• **Data for review**

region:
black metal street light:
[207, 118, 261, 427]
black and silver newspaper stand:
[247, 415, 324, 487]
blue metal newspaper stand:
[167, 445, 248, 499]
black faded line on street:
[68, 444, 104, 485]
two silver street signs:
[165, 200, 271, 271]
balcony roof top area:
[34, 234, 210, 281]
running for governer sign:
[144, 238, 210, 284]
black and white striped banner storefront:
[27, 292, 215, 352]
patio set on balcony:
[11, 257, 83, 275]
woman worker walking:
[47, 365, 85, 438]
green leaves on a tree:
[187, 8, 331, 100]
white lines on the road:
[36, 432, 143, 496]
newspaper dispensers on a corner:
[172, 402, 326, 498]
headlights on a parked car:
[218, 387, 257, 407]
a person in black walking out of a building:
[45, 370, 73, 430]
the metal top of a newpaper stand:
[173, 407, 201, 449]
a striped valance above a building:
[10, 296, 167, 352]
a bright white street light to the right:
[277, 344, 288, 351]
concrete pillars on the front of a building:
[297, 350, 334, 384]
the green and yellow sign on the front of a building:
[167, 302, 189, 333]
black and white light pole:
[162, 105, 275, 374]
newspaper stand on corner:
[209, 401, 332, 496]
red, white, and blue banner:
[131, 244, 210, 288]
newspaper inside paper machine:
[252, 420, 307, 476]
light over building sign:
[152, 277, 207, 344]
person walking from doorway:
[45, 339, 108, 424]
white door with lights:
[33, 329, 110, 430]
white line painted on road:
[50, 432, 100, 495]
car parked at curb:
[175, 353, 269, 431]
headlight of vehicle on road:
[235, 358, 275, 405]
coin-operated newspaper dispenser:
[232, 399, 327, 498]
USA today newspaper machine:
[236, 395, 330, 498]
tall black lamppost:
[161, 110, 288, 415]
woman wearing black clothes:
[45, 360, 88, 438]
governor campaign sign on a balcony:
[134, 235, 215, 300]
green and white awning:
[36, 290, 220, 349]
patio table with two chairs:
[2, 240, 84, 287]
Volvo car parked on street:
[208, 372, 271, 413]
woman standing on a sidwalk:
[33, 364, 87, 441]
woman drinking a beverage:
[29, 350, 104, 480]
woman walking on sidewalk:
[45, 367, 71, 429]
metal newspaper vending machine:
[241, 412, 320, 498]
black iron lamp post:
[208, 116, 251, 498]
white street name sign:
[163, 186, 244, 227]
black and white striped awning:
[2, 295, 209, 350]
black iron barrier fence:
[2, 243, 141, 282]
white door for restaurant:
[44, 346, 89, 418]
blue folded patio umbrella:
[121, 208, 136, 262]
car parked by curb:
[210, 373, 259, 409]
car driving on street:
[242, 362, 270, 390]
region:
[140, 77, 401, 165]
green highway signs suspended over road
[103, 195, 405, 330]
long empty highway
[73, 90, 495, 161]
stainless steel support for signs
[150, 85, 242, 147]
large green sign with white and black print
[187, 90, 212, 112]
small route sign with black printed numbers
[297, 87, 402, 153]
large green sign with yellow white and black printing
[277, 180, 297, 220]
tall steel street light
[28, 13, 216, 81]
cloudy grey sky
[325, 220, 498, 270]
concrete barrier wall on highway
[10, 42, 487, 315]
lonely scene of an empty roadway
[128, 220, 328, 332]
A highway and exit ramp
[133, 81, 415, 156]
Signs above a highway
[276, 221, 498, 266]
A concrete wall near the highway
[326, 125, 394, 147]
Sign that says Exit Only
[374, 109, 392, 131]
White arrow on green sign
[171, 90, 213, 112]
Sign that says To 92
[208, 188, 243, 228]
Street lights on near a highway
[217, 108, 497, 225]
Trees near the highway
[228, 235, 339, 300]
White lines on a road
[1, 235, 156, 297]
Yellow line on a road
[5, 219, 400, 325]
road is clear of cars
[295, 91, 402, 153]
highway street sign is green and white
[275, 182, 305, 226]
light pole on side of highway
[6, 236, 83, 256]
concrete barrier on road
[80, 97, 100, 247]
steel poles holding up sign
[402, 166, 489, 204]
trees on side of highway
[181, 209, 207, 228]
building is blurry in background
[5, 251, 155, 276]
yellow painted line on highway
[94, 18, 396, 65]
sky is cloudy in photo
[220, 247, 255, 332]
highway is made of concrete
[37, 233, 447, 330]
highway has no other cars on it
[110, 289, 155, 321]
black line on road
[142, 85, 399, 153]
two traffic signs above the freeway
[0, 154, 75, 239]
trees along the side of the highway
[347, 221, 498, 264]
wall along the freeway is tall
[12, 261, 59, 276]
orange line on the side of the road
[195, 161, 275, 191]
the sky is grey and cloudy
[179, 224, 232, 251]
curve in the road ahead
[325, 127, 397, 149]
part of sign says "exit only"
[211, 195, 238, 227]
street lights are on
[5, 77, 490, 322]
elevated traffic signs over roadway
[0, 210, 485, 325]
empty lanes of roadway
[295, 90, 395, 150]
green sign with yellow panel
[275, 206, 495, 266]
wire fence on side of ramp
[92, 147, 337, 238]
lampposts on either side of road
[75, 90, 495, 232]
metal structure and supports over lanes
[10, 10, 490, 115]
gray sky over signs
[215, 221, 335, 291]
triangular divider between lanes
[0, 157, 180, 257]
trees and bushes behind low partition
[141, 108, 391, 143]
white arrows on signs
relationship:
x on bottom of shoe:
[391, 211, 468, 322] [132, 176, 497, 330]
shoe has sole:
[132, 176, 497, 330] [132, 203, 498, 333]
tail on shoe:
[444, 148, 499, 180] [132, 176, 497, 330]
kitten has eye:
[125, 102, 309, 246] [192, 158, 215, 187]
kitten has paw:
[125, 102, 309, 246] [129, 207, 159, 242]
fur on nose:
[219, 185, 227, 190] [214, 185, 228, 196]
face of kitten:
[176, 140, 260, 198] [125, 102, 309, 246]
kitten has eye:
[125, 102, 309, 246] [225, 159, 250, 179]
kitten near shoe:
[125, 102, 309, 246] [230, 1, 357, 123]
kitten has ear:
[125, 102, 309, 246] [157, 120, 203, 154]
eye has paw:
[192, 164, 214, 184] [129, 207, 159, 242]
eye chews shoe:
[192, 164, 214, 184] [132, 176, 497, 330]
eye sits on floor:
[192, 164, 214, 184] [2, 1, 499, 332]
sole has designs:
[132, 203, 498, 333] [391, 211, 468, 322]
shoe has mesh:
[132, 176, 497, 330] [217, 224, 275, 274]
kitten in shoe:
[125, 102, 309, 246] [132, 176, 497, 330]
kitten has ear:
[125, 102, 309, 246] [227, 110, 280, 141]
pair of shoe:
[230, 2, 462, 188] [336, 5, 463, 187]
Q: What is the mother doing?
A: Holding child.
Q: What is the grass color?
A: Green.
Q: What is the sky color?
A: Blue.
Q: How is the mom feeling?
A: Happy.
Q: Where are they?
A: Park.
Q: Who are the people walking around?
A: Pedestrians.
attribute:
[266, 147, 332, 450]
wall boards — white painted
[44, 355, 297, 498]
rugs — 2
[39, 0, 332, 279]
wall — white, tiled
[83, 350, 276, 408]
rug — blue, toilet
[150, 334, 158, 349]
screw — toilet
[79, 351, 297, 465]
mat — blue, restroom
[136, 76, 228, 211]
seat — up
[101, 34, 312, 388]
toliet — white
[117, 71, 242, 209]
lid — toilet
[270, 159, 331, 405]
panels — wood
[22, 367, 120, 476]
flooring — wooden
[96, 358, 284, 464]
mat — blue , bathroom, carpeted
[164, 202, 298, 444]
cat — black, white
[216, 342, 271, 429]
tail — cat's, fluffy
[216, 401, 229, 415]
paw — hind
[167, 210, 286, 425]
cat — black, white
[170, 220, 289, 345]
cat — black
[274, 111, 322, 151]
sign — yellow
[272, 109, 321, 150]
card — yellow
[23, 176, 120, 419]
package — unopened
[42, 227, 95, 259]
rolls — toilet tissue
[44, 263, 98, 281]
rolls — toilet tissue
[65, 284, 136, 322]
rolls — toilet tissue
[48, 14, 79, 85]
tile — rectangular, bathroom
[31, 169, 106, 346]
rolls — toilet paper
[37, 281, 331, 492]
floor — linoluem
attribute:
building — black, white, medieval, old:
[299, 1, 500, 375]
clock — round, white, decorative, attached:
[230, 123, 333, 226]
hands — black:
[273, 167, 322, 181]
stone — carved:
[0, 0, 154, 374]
==
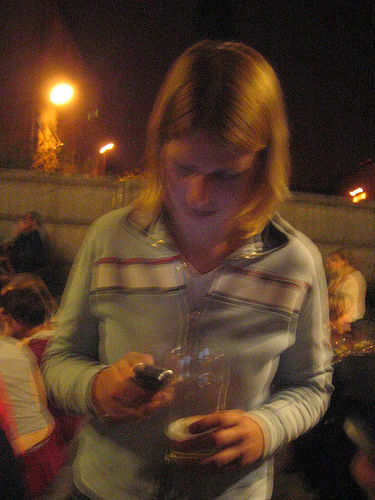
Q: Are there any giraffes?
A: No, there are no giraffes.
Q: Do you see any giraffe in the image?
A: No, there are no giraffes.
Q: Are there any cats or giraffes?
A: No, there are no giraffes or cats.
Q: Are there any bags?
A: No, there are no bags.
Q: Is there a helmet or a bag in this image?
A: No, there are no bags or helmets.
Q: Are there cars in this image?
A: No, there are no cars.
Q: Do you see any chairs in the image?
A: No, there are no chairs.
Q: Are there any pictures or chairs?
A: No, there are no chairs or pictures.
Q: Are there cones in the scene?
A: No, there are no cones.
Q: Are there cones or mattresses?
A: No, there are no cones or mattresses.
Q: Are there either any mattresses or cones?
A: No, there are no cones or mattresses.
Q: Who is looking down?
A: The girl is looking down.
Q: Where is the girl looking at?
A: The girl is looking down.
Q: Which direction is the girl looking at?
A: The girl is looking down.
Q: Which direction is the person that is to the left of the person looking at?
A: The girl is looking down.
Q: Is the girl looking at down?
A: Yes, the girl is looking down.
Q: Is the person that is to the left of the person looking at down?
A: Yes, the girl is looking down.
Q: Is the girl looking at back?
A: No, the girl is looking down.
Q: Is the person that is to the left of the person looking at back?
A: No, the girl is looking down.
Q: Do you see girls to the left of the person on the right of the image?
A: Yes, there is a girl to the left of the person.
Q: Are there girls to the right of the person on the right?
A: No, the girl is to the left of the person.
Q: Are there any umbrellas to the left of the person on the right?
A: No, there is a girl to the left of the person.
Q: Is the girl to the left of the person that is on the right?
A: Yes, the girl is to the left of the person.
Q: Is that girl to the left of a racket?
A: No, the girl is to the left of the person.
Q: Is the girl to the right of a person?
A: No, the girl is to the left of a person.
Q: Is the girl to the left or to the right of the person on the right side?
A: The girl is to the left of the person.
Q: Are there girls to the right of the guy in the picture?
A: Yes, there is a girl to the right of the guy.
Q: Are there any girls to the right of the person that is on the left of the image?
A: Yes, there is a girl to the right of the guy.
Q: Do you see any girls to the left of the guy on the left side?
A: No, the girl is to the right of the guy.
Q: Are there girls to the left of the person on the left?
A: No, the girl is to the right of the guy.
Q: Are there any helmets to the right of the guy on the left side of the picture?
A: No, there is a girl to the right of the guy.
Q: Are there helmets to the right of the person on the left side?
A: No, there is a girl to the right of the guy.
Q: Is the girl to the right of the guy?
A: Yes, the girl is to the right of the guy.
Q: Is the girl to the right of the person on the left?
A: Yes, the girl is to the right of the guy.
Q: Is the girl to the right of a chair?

• **Required action**
Rewrite the lines from the one containing "[297, 87, 402, 153]" through the one containing "A highway and exit ramp", inclusive, changing "402" to "400" and leaving everything else as it is.

• **Completed task**
[297, 87, 400, 153]
large green sign with yellow white and black printing
[277, 180, 297, 220]
tall steel street light
[28, 13, 216, 81]
cloudy grey sky
[325, 220, 498, 270]
concrete barrier wall on highway
[10, 42, 487, 315]
lonely scene of an empty roadway
[128, 220, 328, 332]
A highway and exit ramp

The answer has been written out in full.